Manipulating Catalytic Pathways: Deoxygenation of Palmitic Acid on Multifunctional Catalysts

Abstract The mechanism of the catalytic reduction of palmitic acid to n ‐pentadecane at 260 °C in the presence of hydrogen over catalysts combining multiple functions has been explored. The reaction involves rate‐determining reduction of the carboxylic group of palmitic acid to give hexadecanal, which is catalyzed either solely by Ni or synergistically by Ni and the ZrO 2 support. The latter route involves adsorption of the carboxylic acid group at an oxygen vacancy of ZrO 2 and abstraction of the α‐H with elimination of O to produce the ketene, which is in turn hydrogenated to the aldehyde over Ni sites. The aldehyde is subsequently decarbonylated to n ‐pentadecane on Ni. The rate of deoxygenation of palmitic acid is higher on Ni/ZrO 2 than that on Ni/SiO 2 or Ni/Al 2 O 3 , but is slower than that on H‐zeolite‐supported Ni. As the partial pressure of H 2 is decreased, the overall deoxygenation rate decreases. In the absence of H 2 , ketonization catalyzed by ZrO 2 is the dominant reaction. Pd/C favors direct decarboxylation (−CO 2 ), while Pt/C and Raney Ni catalyze the direct decarbonylation pathway (−CO).

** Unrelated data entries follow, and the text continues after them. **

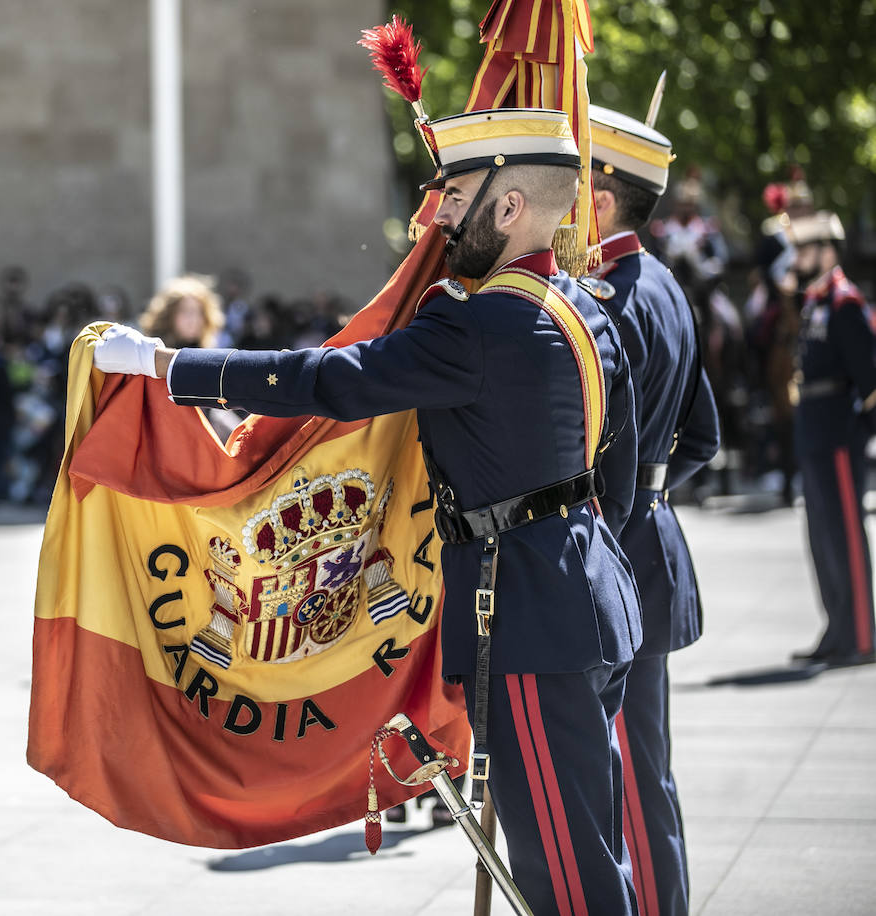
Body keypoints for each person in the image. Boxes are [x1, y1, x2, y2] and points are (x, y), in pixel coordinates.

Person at [94, 108, 643, 913]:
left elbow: (330, 379)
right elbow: (616, 464)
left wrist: (168, 365)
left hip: (529, 617)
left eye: (454, 197)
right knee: (592, 844)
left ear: (509, 207)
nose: (438, 216)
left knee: (564, 871)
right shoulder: (583, 305)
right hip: (591, 594)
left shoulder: (478, 320)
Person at [586, 104, 722, 916]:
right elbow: (702, 433)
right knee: (647, 766)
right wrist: (656, 496)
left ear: (600, 201)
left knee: (629, 772)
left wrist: (624, 505)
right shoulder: (665, 284)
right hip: (654, 537)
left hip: (619, 549)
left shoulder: (608, 298)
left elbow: (604, 447)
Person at [788, 211, 876, 668]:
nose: (798, 259)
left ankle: (861, 636)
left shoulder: (845, 303)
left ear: (827, 251)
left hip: (840, 435)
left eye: (806, 249)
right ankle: (837, 629)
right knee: (822, 538)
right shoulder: (815, 301)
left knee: (844, 535)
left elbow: (870, 378)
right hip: (815, 433)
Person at [137, 275, 240, 441]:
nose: (194, 320)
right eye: (186, 312)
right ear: (169, 315)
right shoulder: (151, 353)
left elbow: (212, 411)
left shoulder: (209, 356)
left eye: (198, 312)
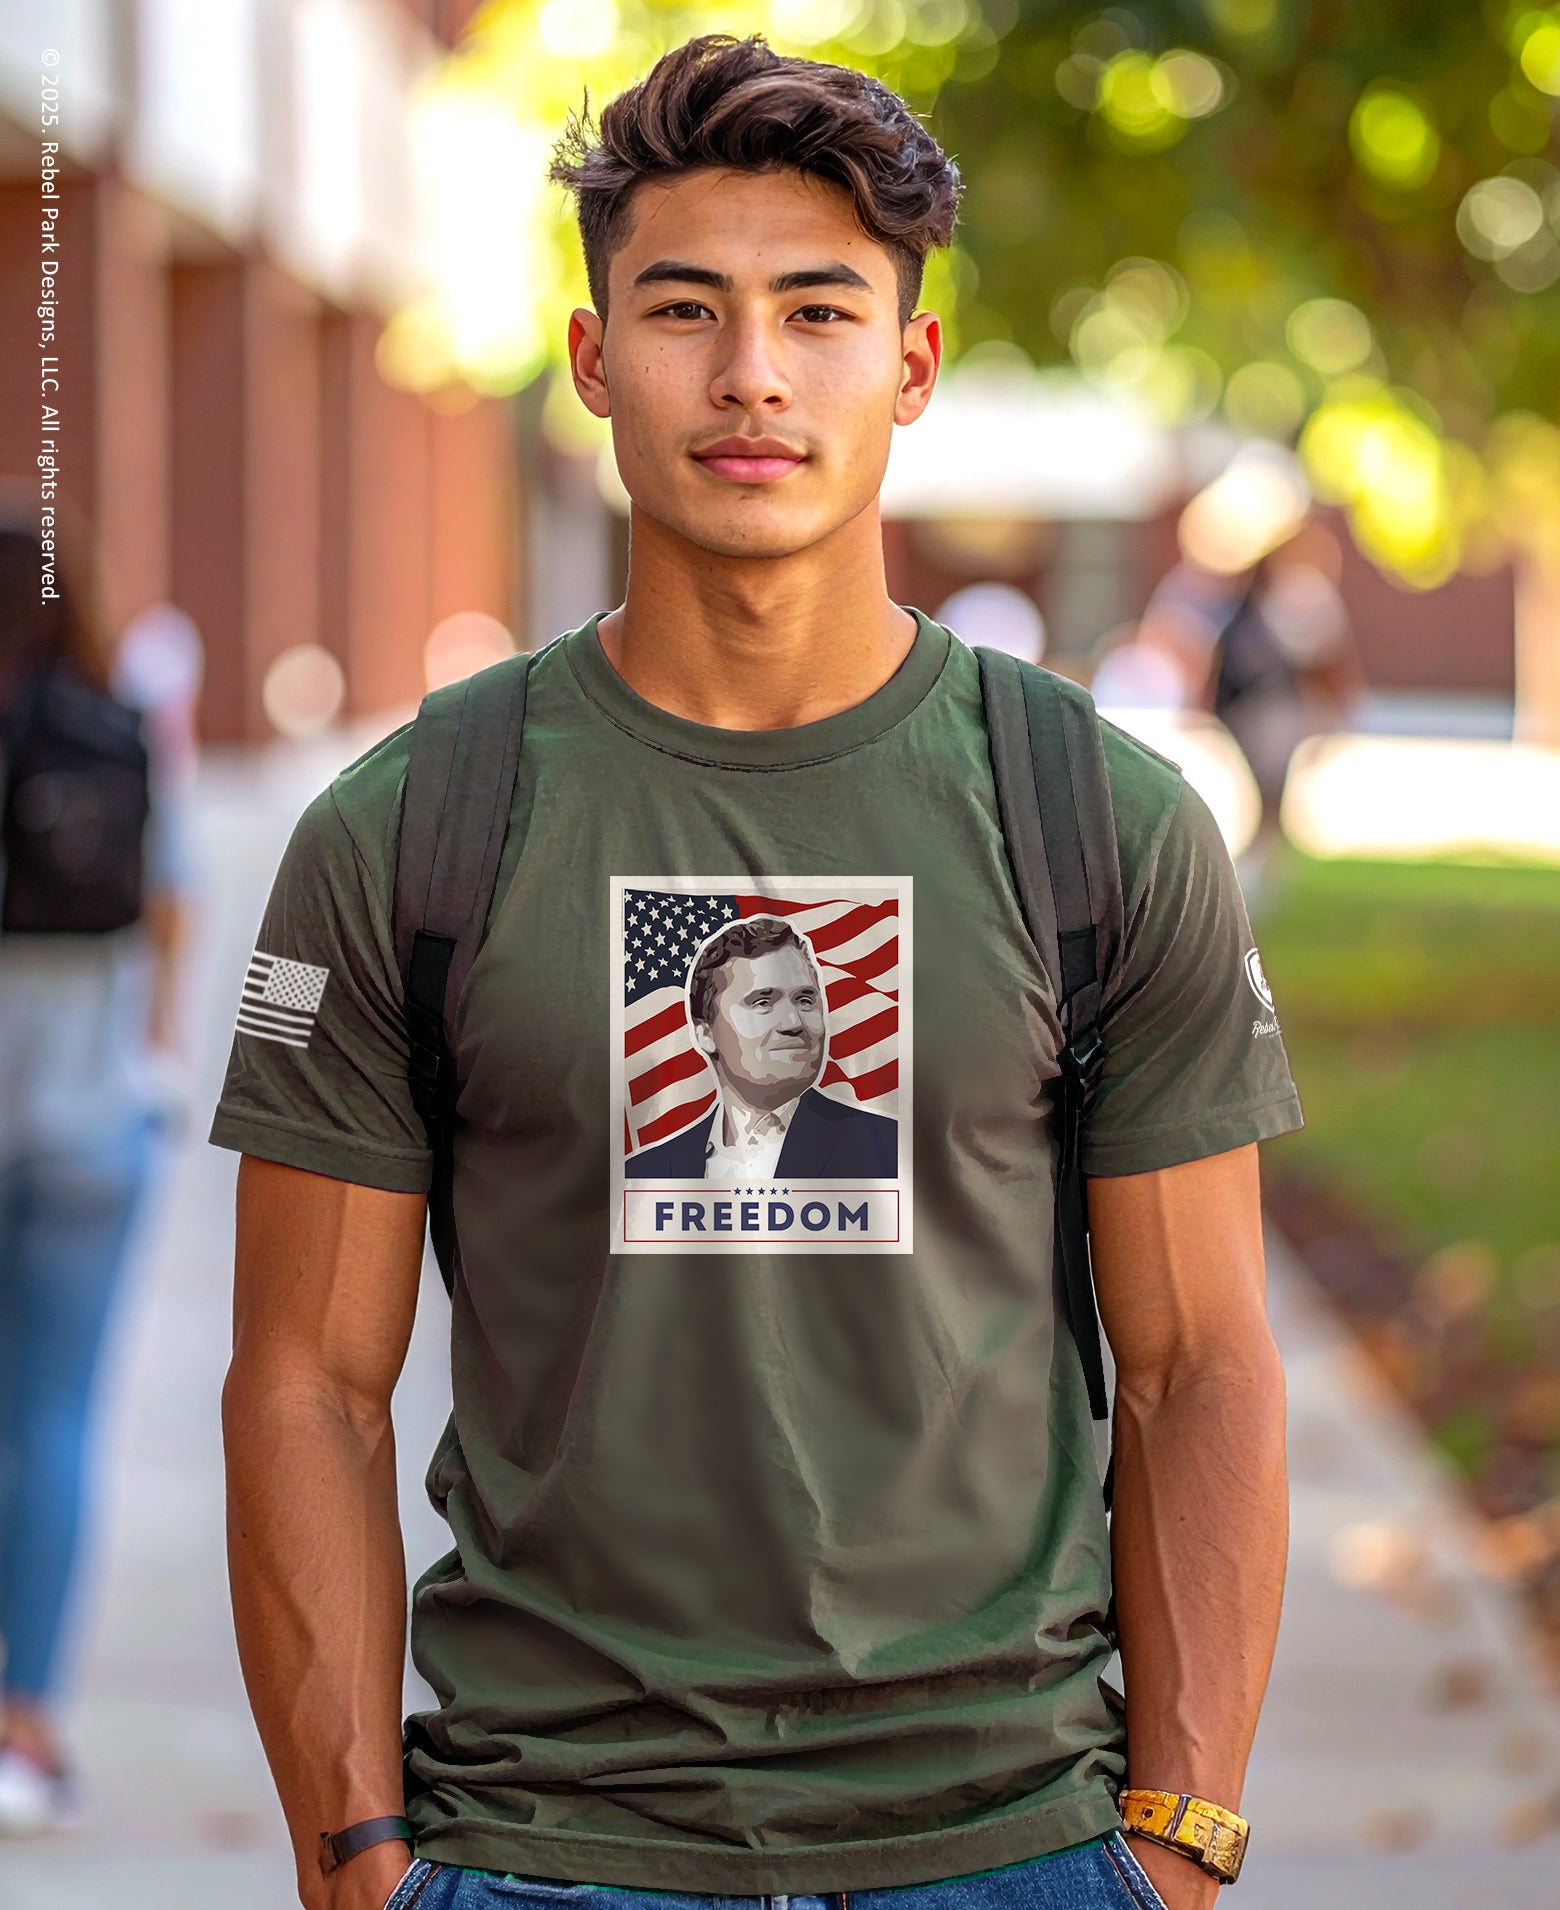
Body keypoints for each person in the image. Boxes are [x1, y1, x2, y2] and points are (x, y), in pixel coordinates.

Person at [210, 35, 1303, 1910]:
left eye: (817, 313)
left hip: (1018, 1844)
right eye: (684, 310)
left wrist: (1179, 1840)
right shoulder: (406, 831)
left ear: (913, 365)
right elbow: (304, 1378)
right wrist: (357, 1855)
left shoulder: (1094, 819)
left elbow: (1203, 1360)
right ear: (588, 362)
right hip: (544, 1846)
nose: (750, 378)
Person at [0, 509, 197, 1834]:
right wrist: (153, 1058)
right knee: (55, 1423)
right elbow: (173, 901)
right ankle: (24, 1728)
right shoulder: (122, 727)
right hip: (93, 1121)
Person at [625, 915, 896, 1181]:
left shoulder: (890, 1150)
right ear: (705, 1033)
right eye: (763, 1002)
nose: (793, 1022)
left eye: (804, 999)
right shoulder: (647, 1174)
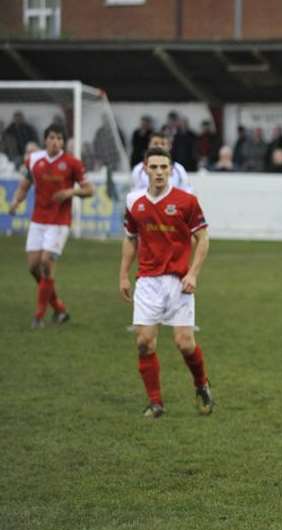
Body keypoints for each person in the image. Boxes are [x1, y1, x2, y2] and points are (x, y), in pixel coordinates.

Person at [119, 147, 213, 418]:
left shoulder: (187, 201)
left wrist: (193, 273)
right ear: (145, 169)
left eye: (164, 167)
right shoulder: (134, 201)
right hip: (147, 281)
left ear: (171, 170)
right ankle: (156, 402)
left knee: (184, 343)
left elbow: (203, 238)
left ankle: (201, 384)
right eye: (154, 167)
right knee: (144, 342)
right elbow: (130, 238)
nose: (159, 172)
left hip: (178, 280)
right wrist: (124, 274)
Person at [8, 124, 94, 328]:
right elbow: (24, 186)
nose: (56, 141)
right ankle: (59, 308)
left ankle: (38, 316)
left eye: (59, 138)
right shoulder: (34, 160)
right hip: (38, 220)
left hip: (59, 222)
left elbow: (89, 190)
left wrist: (70, 193)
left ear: (63, 142)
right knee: (33, 268)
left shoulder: (72, 163)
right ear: (45, 140)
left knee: (46, 263)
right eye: (52, 137)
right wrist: (15, 202)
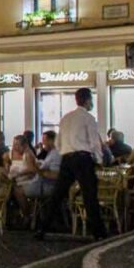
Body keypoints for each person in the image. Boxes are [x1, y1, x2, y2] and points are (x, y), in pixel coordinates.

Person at [36, 88, 106, 240]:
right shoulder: (88, 118)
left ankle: (42, 228)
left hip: (67, 158)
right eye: (91, 100)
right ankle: (98, 232)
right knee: (89, 195)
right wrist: (99, 160)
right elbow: (95, 142)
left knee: (57, 195)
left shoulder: (66, 118)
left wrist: (65, 153)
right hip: (83, 158)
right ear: (87, 100)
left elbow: (58, 142)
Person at [15, 131, 60, 220]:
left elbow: (54, 174)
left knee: (17, 189)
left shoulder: (55, 154)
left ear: (51, 141)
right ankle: (30, 213)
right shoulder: (52, 153)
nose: (42, 143)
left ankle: (27, 216)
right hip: (45, 182)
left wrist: (37, 169)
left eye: (44, 140)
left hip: (47, 185)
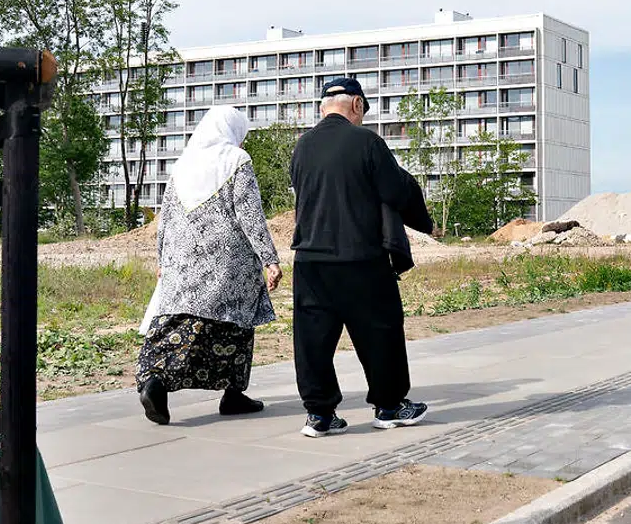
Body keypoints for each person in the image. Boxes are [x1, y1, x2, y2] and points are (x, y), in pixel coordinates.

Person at [290, 77, 435, 437]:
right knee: (380, 331)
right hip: (360, 257)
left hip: (309, 259)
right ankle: (389, 406)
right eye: (363, 111)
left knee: (313, 340)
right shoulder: (367, 141)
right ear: (356, 105)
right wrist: (423, 221)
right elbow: (394, 189)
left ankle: (320, 415)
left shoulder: (302, 147)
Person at [136, 106, 283, 425]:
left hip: (182, 263)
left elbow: (166, 219)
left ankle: (155, 381)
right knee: (236, 325)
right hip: (228, 264)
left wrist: (162, 260)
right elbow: (250, 215)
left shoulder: (181, 164)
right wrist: (269, 259)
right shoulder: (237, 161)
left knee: (177, 322)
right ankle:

The rate of deoxygenation of palmitic acid (in units of mmol mol total metal −1 h −1 ) decreases in the sequence r (Pt black) ≈ r (Pd black) > r (Raney Ni) in the absence of H 2 . In situ IR spectroscopy unequivocally shows the presence of adsorbed ketene (CCO) on the surface of ZrO 2 during the reaction with palmitic acid at 260 °C in the presence or absence of H 2 .